Mary Beth can be seen as a social “victim” in one case and a beneficiary in the other.  Transcending her position in the matrix of social power, however, is the universal quest for order, health, and happiness in a world in which death is the universal end and the universal fear.

Kiernan, the boyfriend that the Latham’s daughter, Ruby, breaks up with the night of prom, had been a childhood friend, the son of a family who had once lived next door.  Their quest for order, health, and happiness had been derailed early, first by the drowning death of Kiernan’s younger brother in the backyard pool, then by divorce, and, then, apparently, by  the emotional instability of the mother, Deborah.

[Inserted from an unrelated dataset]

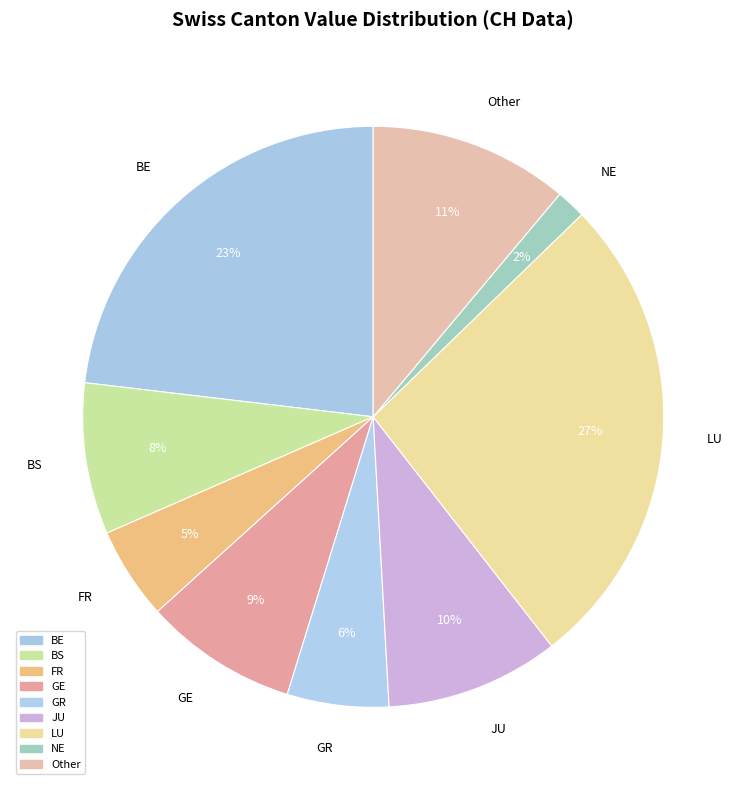

How many slices are in this pie chart?

9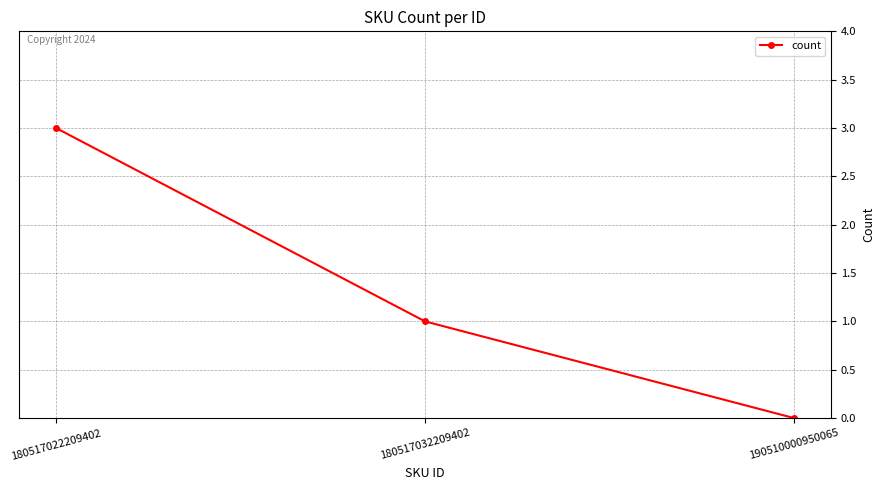

What is the sum of all values?

4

Much later, in Kiernan’s makeshift room is found a wall of photographs he has taken of Mary Beth’s family, especially of Ruby, with the words “Happy Families” spray painted over them.  This reference to the famous quote from Tolstoy in *Anna Karenina* is suggestive: “Happy families are alike; each unhappy family is unhappy in its own way.”  Whatever you think of the quote, Kiernan seems to prefer Ruby’s family to his own.  At least the Lathams are intact.

The quest for family happiness and the contrast between “happy” and “unhappy” families are central to the book.  Further, if the Lathams represent the “happy,” then Kiernan’s family represents, not only the “unhappy,” but also the shadow, or dark side, of the “happy” family. 

The two have been closely connected: they lived next door to each other, Deborah and Mary Beth were best friends, Kiernan and Ruby had been a “couple” almost from childhood, and, it turns out, Mary Beth had had a brief adulterous fling with Deborah’s husband.  Did Deborah know? Did Kiernan know?  The husband had been a serial adulterer, so when Deborah threw him out, it’s not clear how much she knew about all her husband’s partners.  Whether Deborah “knew” or not, Mary Beth’s own guilt might have weakened the friendship.   In any case, after the divorce Deborah and Kiernan move, and, while Kiernan continues to be a regular at the Latham home, Mary Beth’s friendship with Deborah wanes. 

Mary Beth’s affair, however brief, is one indication that all is not well in the “happy” Latham family.  And how much does her own family know about that?  If Kiernan knows, did he tell Ruby?  Does Mary Beth’s husband know?  Another sign is the tension between the Latham twin sons, one of whom is a successful athlete, who has lots of friends, unlike his brother, who is more of a loner with an artistic bent.  The latter son shows signs of depression and starts seeing a psychologist, who specializes in twins.  Then there is the break-up between Ruby and Kiernan, which seems to liberate Ruby, but devastates Kiernan, who keeps finding excuses to see Ruby and visit the family.

After that fateful New Year’s Eve, when the dark side erupts, Kiernan’s family is further destroyed, the Lathams are no longer “intact,” much less “happy,” and Deborah blames Mary Beth.   Was Tolstoy right, or is there only a thin line of difference between the two types of families, a line that can be crossed in an instant?

Is hope to be found in the contrast between the ways the two former friends respond to their respective tragedies?  When Deborah takes revenge by deliberately crashing into Mary Beth’s car multiple times in a parking lot, it does not bode well for her recovery.  Mary Beth, on the other hand, while, for the first time, setting a clear boundary between herself and Deborah, appears to be on the road to rebuilding her life and what’s left of her family, not that one ever fully recovers from the kind of tragedy she suffered.  At least, as she says at the end, she is “trying.”  

That may be the most redemption the novel offers in this sadly tragic tale.  There is more reason for hope, but that would give away too much to anyone interested in reading the book for themselves.  In any case, whatever hope we are left with is tempered by the knowledge that death is still the universal end and the universal fear for every last one of us.